Dataset entries below:

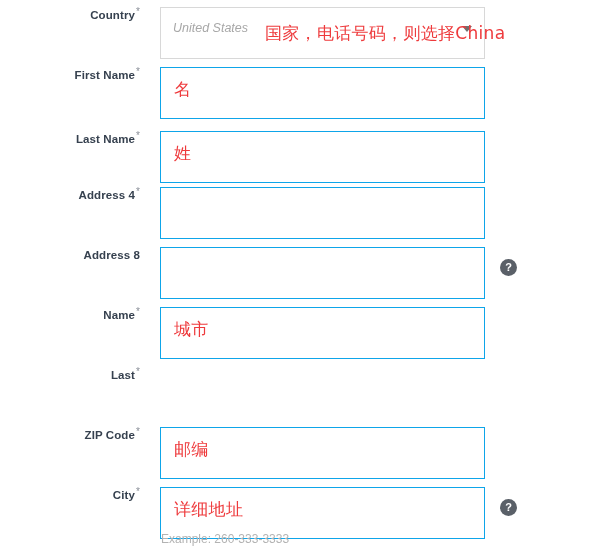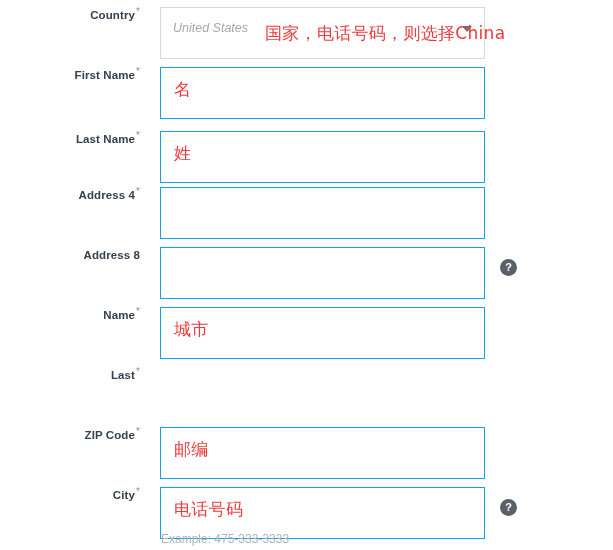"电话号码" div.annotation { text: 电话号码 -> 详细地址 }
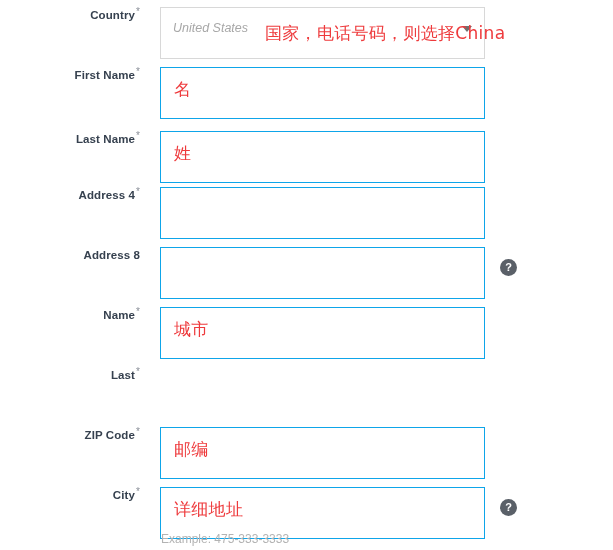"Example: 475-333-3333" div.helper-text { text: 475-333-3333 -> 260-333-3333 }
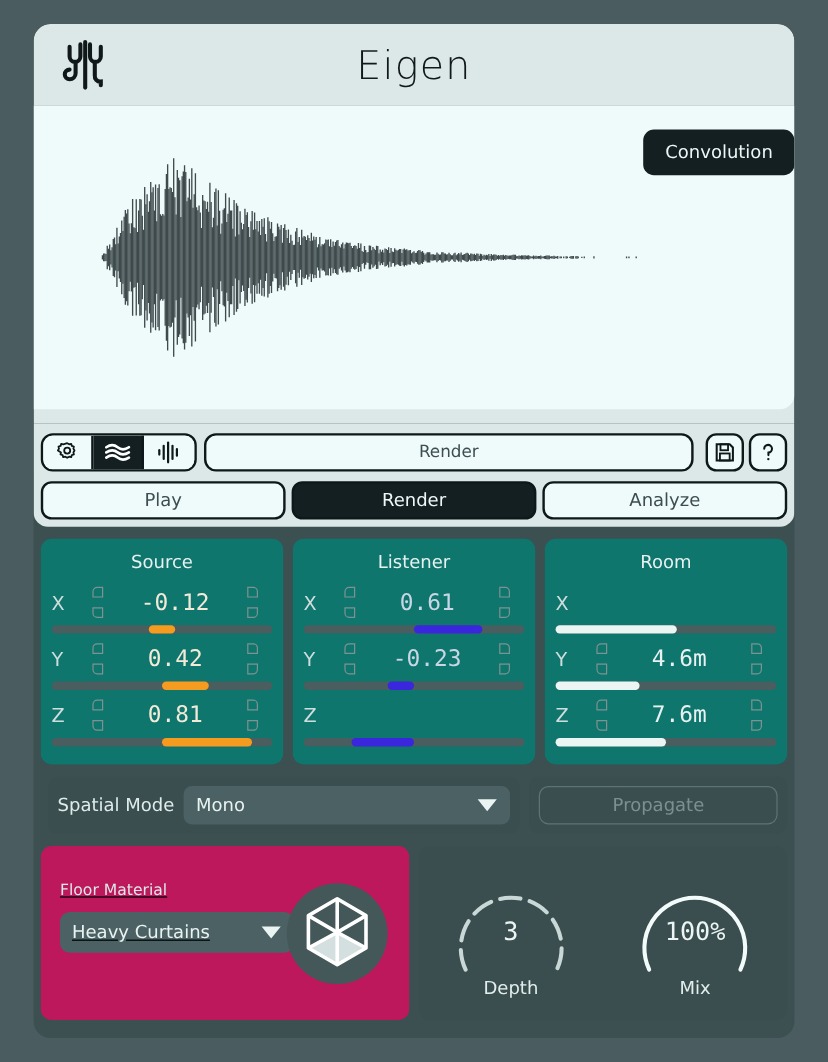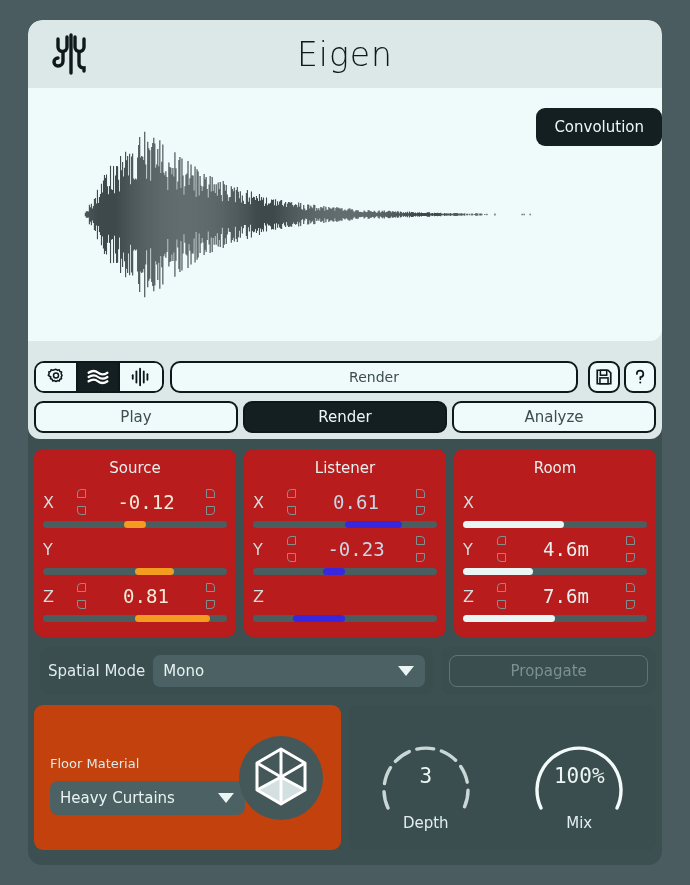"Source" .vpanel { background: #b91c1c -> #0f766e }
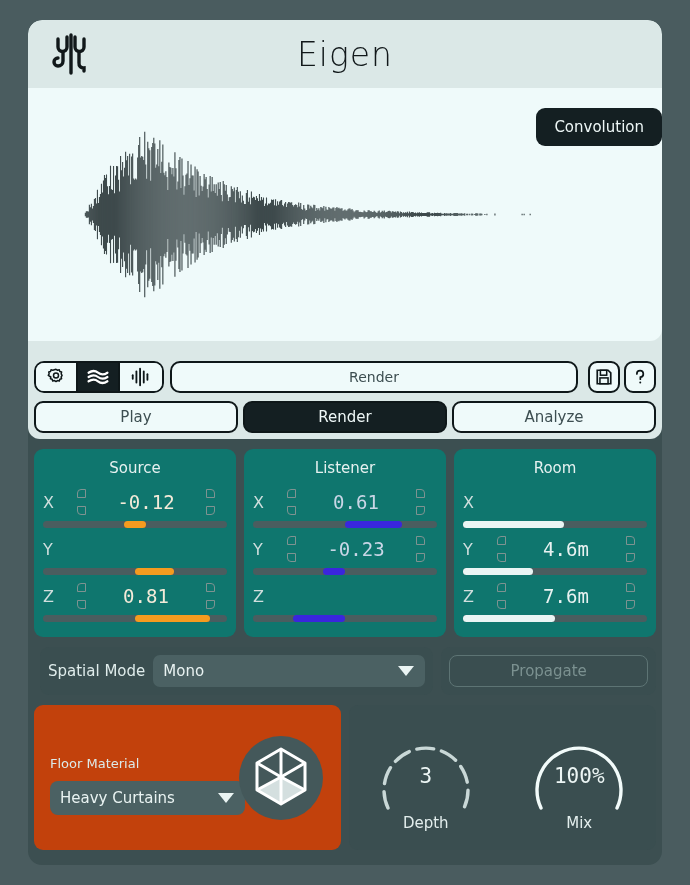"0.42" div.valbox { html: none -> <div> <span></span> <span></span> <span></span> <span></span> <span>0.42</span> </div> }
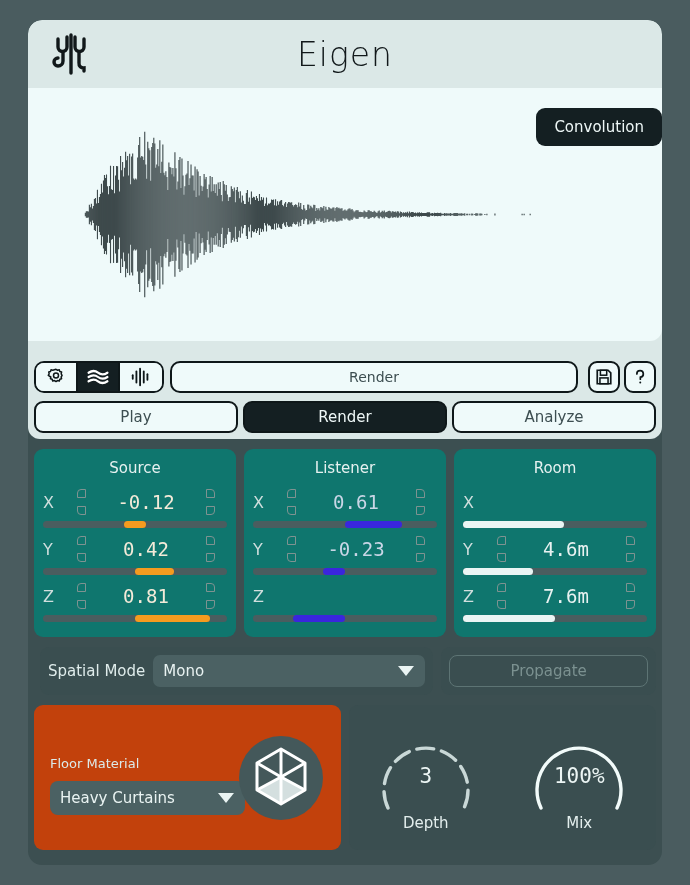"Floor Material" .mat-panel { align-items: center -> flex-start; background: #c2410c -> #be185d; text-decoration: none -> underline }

End of Dataset entries.

#### Requirement
Could you transcribe every entry exactly, leaving out the pictures?

#### Task result
"电话号码" div.annotation { text: 电话号码 -> 详细地址 }
"Example: 475-333-3333" div.helper-text { text: 475-333-3333 -> 260-333-3333 }
"Source" .vpanel { background: #b91c1c -> #0f766e }
"0.42" div.valbox { html: none -> <div> <span></span> <span></span> <span></span> <span></span> <span>0.42</span> </div> }
"Floor Material" .mat-panel { align-items: center -> flex-start; background: #c2410c -> #be185d; text-decoration: none -> underline }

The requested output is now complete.